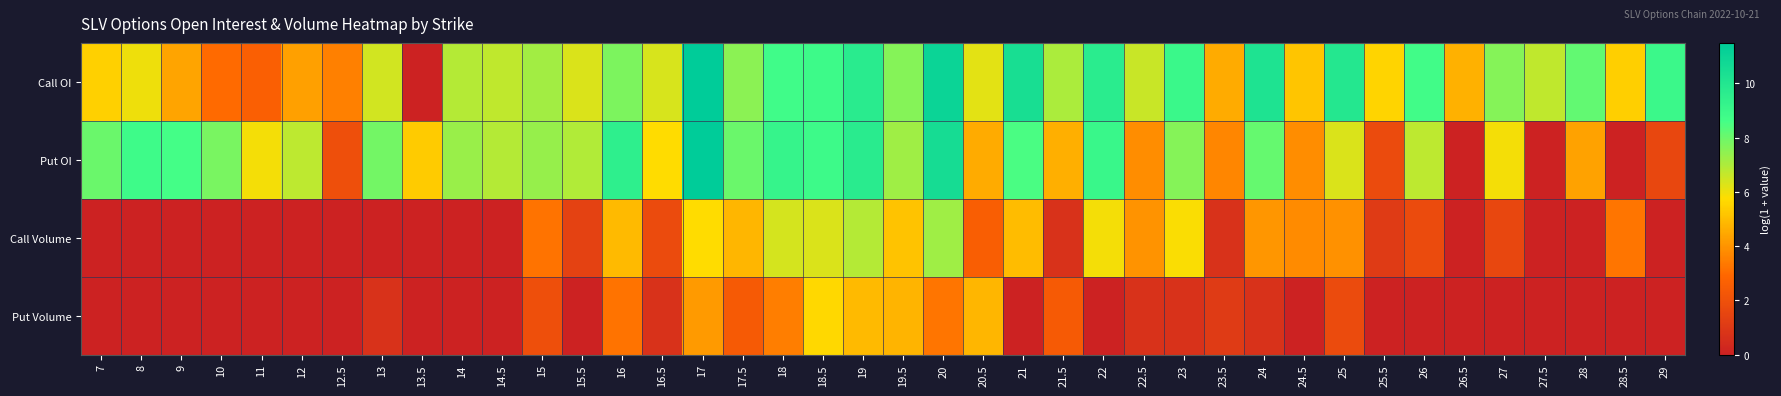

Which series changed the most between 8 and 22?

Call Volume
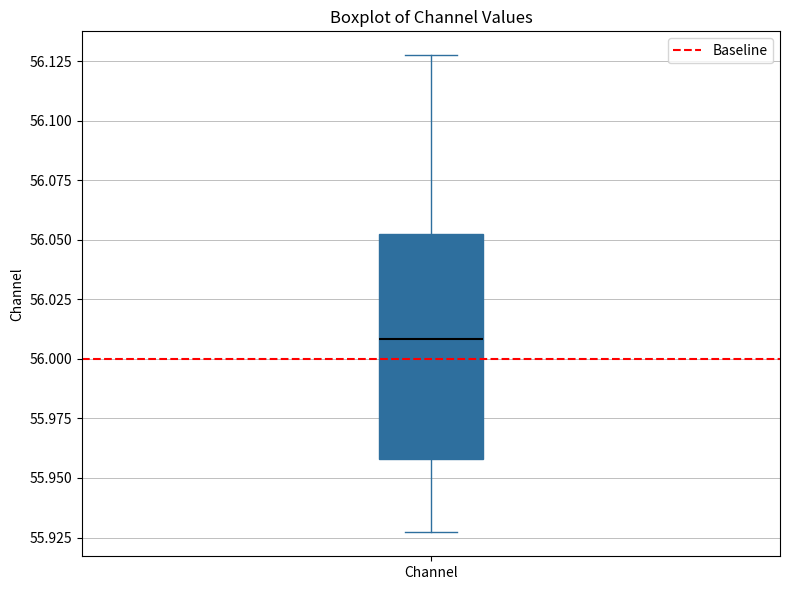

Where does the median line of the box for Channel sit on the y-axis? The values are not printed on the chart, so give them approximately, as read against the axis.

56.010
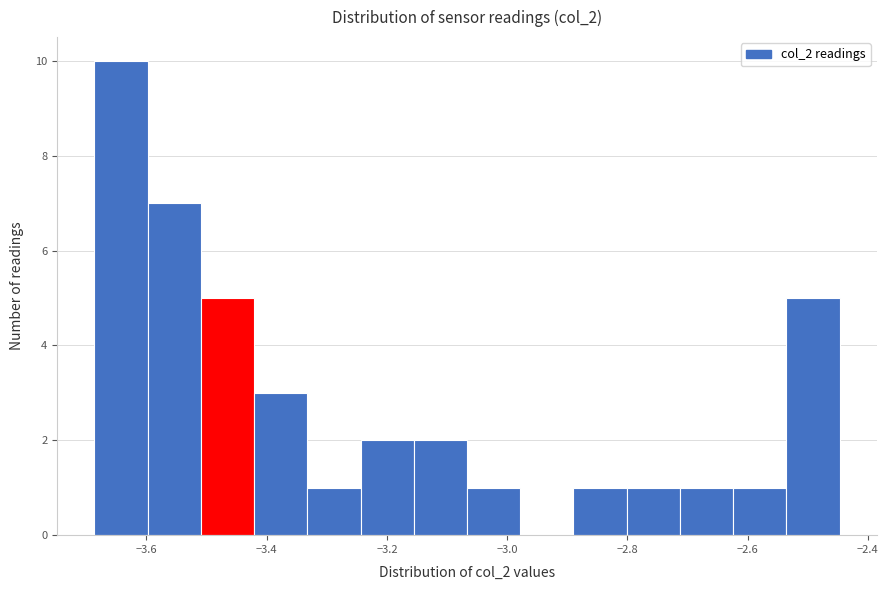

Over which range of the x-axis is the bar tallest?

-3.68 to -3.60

---

Convert the listing above into a Markdown table with the columns "No." and "Entry", numbering each nonblank line in order. Skip blank lines, and leave out the picture markers.

▶ Exercise output
| No. | Entry |
|---|---|
| 1 | Which series changed the most between 8 and 22? |
| 2 | Call Volume |
| 3 | Where does the median line of the box for Channel sit on the y-axis? The values are not printed on the chart, so give them approximately, as read against the axis. |
| 4 | 56.010 |
| 5 | Over which range of the x-axis is the bar tallest? |
| 6 | -3.68 to -3.60 |